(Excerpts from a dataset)
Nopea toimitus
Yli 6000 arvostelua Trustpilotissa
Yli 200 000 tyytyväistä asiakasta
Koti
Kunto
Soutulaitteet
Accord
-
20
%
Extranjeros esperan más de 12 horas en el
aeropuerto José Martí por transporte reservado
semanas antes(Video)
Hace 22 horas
* * *
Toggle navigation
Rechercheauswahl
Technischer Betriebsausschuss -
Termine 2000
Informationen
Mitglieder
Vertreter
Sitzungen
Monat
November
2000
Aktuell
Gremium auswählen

BRIEF
Locate and copy each line in the data above that includes the word "horas".

WRITTEN SOLUTION
Extranjeros esperan más de 12 horas en el
Hace 22 horas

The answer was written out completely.